The next thing on my list was to locate Lieutenant Kimble. I figured I could go down to the jail , maybe see Dandy, and probably kill two birds with one stone. But locking horns with Kimble on his own ground was foolhardy. I needed to catch him on neutral ground.
I figured what was good for the goose was good enough for the gander. I'd follow him around a little bit, see where things might lead.
31
By 1951, Crawford Jackson had been living a fairly good life. Besides the fact that he'd moved in with his mother, in order to save money and help her with medical problems, he was an unattached man on the go, with a solid job and a decent paycheck, a group of hip friends and a habit of getting by on very little sleep.
Every evening, he would close the store down at eight o'clock and join his friends for a night on the town. Monday night meant the Jim Hotel, Tuesday, the Green Parrot. Wednesday was either the Four Deuces or the 3939, Thursday the Skyliner. Weekends, they might even go over to Dallas.
Most of the clubs had a mixed clientele, mostly jazz music, some blues. They weren't into the western stuff. Liquor laws were nonexistent. Every club had their own bootlegger, most had an ample supply of reefer as well.
Crawford got into the reefer on a personal level, and, within a short amount of time, had seen the potential for it on a business level as well. He started buying it from a guy he met at the Skyliner and selling it for a healthy profit, right from the counter at the record store.
About the same time, Chester Merkley made his first appearance in Crawford's life, talking him, over his mother's objections, into putting a jukebox and a cigarette machine in the store. Merkley was servicing them, taking the biggest portion of the proceeds, when he discovered that Crawford was making more money dealing marijuana than Merkley's own cigarettes. It didn't tickle the man.
"Best I can tell you," Crawford said, "Chester Merkley had your friend, Sheriff Stubblefield come by and threaten me. Well, it was no threat. He was going to ticket me and shut me down. We would of lost everything.
I couldn't bear for my mother to find out. She was already dying by this time. We all knew it was a matter of time. And I couldn't let her die, thinking I was a loser, that I had lost everything she had worked for.
Of course, Mr. Merkley comes back around with a couple of his thugs, and he's all too happy to make a deal with me. This is right about the time he's taking over the Quality Grove Department Store from the Prices, and he wants me to buy all of the music inventory, says it's an ob
vious move to make.
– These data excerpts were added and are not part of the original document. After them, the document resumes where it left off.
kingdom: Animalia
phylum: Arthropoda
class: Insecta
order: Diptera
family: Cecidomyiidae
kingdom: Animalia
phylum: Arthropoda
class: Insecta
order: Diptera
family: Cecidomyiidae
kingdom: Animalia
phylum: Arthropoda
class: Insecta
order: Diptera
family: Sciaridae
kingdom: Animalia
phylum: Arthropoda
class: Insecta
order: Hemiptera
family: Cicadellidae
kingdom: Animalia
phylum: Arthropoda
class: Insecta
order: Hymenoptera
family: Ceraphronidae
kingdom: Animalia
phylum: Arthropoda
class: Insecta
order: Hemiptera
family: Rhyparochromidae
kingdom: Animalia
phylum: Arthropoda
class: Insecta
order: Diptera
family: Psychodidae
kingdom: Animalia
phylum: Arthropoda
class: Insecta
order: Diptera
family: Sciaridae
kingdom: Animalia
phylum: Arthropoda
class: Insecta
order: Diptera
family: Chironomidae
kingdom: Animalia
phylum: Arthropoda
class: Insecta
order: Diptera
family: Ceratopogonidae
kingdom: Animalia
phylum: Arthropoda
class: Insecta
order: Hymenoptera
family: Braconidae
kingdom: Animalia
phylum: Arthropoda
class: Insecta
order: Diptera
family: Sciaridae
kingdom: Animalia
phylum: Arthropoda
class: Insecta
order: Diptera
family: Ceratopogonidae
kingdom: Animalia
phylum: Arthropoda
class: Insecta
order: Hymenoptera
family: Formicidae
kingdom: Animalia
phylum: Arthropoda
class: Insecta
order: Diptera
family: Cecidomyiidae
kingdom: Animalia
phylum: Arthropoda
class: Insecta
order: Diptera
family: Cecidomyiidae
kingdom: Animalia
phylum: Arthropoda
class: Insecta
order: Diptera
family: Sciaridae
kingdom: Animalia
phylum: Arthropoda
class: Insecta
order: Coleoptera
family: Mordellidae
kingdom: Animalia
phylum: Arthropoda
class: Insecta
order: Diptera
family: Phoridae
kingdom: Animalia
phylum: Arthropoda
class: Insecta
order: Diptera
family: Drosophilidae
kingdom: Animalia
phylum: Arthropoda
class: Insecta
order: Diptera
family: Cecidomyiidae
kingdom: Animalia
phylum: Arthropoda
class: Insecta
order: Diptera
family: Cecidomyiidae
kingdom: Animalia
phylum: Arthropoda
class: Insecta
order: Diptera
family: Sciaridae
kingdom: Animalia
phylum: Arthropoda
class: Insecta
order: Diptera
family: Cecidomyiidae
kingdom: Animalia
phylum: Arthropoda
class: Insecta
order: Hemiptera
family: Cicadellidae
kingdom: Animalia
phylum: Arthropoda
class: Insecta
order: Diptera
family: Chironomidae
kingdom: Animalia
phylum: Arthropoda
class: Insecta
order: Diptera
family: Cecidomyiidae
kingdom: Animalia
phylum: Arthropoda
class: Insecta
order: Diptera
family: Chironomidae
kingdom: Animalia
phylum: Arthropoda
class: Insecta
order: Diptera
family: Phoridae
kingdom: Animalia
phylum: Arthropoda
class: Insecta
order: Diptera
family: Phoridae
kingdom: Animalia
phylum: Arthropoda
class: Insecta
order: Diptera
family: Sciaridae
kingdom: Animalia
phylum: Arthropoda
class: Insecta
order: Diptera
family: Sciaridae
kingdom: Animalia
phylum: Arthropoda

He comes up with the terms, and even decides he'll provide protection for me so I can keep selling the dope on the side.
I'm sure you can see what happened next. He starts taking a cut of that too, and, when I say a cut, it's suddenly like I'm working for him. I'm his boy. I get a small fee for my services, he's taking the lion's share, or I should say two lions' shares. It don't take long for me to wise up. Merkley and Sheriff Stubblefield are sharing all the proceeds from my work, and I can't say a darn thing, or they'll shut me down quick as a wink."
I asked him if he was still working for them.
"I am," he said. "My mother found out, and it finished her off. She didn't know all the details, but she found out enough."
"How did that happen?" I said.
"She was talking to Sheriff Stubblefield. It couldn't of been more than a month before she died. Just asking him what she needed to do to make sure that the store would be safely transferred to me, trying to set everything right, see. And the Sheriff just laughed. Told her that Chester Merkley already had controlling interest in the store and wasn't nothing she could do about that."
My heart felt for the guy. The whole system seemed to be upside down to me. And while I could survive and make my way through an upside down world, it was becoming clearer to me that there were a lot of folks, like Whitey Calhoun and Crawford Jackson, who didn't have the necessary skills.